- Activity -
Render the part of the rows that opens with the very first line and closes with the line containing "kumpul dengan komunitas, mulailah" as a numbered list, with both of those lines included and any blank lines skipped.

▼

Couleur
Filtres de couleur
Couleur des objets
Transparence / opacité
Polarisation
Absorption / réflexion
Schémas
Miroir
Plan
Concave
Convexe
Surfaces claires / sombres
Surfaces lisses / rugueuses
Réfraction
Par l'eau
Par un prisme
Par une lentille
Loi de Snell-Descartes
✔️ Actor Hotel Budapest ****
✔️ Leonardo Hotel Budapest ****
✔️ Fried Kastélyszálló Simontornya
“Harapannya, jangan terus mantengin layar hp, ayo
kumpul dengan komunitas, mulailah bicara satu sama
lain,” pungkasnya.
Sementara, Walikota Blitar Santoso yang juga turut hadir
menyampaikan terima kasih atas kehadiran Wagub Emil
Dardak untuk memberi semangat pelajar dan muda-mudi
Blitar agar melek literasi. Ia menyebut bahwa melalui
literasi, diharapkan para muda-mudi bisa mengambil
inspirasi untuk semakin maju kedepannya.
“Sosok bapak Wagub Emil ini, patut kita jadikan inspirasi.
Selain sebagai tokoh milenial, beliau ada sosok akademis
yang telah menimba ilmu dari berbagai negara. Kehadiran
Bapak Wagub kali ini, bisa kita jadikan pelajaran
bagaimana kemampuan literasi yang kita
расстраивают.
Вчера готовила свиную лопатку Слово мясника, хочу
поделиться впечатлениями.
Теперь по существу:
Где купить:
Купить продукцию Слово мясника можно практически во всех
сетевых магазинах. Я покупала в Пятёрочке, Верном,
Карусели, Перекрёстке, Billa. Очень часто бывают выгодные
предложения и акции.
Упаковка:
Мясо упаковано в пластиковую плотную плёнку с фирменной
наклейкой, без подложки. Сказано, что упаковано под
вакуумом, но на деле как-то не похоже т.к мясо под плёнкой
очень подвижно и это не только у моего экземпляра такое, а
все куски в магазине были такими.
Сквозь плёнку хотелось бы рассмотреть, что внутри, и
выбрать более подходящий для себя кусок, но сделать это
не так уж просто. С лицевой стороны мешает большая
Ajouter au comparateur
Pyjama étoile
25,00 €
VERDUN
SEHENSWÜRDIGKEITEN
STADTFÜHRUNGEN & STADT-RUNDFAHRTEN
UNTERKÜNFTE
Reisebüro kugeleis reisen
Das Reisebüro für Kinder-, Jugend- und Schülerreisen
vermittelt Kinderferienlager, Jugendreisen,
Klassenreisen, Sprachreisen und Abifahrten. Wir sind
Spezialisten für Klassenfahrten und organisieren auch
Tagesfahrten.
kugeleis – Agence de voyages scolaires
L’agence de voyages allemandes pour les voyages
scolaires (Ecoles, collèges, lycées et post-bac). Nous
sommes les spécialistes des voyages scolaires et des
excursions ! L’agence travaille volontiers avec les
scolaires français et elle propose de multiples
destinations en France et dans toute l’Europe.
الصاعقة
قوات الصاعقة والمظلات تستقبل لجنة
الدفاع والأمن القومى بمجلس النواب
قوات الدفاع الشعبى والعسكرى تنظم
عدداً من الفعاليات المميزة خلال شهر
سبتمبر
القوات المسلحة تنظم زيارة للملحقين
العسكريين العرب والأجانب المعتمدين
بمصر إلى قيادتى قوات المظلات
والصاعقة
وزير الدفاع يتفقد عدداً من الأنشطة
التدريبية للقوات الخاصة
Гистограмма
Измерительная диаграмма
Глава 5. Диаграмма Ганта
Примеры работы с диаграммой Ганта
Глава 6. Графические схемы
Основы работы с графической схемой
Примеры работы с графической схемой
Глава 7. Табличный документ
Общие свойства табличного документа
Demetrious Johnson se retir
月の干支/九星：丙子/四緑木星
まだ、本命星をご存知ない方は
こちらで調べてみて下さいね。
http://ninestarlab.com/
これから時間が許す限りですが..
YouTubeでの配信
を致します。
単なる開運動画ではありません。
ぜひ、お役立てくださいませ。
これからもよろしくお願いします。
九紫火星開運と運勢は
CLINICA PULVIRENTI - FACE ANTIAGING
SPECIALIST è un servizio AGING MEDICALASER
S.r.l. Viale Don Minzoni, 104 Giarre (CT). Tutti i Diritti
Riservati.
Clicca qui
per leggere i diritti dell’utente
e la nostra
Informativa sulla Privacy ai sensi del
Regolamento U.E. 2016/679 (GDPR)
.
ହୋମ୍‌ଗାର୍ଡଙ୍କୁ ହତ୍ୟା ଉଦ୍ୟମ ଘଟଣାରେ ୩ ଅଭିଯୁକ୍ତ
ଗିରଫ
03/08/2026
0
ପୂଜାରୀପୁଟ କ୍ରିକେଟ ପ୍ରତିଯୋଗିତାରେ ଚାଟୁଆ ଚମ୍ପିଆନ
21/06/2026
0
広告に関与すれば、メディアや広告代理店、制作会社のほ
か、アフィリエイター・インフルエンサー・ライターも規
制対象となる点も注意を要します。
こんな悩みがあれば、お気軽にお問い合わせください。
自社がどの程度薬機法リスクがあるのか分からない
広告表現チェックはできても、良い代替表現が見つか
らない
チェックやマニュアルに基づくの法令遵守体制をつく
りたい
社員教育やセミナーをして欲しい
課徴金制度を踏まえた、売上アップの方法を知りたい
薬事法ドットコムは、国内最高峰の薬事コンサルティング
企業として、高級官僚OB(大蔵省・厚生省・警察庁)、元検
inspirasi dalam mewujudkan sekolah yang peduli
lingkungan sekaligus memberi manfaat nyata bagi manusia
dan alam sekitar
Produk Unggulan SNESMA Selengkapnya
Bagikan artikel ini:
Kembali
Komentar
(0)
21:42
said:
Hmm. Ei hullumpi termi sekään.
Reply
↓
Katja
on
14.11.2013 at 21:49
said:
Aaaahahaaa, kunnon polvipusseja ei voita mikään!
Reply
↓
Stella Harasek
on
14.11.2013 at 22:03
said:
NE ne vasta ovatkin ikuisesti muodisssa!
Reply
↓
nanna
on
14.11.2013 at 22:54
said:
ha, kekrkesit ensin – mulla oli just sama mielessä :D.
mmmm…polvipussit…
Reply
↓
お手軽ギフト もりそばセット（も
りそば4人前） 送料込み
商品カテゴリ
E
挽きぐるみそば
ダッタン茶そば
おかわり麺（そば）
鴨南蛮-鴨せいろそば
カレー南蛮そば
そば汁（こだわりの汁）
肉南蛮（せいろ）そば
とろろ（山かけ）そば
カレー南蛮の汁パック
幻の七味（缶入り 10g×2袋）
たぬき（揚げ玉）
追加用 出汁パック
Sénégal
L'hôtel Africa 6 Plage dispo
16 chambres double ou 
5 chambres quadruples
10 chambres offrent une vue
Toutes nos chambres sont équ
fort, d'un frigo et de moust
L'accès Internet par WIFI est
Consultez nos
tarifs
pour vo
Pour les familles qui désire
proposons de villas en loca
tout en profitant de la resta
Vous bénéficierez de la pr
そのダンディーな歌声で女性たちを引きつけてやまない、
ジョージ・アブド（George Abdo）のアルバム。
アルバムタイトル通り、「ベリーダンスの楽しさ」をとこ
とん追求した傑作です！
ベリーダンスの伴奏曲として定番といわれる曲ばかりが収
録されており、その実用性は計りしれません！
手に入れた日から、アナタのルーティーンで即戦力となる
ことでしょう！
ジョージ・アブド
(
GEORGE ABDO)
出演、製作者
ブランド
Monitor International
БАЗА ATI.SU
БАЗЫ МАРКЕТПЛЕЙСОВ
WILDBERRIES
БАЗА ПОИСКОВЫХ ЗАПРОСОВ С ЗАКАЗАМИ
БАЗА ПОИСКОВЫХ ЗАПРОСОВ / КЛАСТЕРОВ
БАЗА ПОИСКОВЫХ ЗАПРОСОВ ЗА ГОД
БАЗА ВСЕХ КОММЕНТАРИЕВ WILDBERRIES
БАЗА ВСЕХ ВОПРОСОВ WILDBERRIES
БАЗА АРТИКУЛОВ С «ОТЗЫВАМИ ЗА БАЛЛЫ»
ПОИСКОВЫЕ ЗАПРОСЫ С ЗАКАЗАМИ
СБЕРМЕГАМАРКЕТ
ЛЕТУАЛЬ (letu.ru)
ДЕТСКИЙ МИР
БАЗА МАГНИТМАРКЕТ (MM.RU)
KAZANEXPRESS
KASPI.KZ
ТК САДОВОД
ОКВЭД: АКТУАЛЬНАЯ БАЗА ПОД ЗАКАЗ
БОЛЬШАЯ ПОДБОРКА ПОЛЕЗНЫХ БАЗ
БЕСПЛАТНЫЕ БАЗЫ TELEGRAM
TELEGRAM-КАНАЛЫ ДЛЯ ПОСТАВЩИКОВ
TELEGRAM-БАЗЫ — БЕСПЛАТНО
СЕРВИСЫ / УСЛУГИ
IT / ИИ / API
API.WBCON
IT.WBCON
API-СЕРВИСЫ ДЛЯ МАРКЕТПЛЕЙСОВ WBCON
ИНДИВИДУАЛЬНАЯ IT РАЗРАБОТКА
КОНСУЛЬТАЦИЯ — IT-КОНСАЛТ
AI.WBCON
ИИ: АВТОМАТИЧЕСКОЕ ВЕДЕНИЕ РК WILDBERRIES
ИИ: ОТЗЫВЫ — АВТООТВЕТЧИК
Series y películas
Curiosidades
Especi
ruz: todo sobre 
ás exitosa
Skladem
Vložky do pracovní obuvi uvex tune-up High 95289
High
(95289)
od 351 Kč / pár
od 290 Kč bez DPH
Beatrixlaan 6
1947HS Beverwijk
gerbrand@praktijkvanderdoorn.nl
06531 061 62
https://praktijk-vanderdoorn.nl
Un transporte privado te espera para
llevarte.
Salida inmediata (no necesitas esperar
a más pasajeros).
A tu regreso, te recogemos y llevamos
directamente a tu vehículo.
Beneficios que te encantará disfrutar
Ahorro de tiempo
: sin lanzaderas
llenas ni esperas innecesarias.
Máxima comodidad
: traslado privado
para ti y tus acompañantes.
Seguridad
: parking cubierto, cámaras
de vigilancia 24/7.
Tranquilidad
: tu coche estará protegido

▲

- Result -
1. Couleur
2. Filtres de couleur
3. Couleur des objets
4. Transparence / opacité
5. Polarisation
6. Absorption / réflexion
7. Schémas
8. Miroir
9. Plan
10. Concave
11. Convexe
12. Surfaces claires / sombres
13. Surfaces lisses / rugueuses
14. Réfraction
15. Par l'eau
16. Par un prisme
17. Par une lentille
18. Loi de Snell-Descartes
19. ✔️ Actor Hotel Budapest ****
20. ✔️ Leonardo Hotel Budapest ****
21. ✔️ Fried Kastélyszálló Simontornya
22. “Harapannya, jangan terus mantengin layar hp, ayo
23. kumpul dengan komunitas, mulailah bicara satu sama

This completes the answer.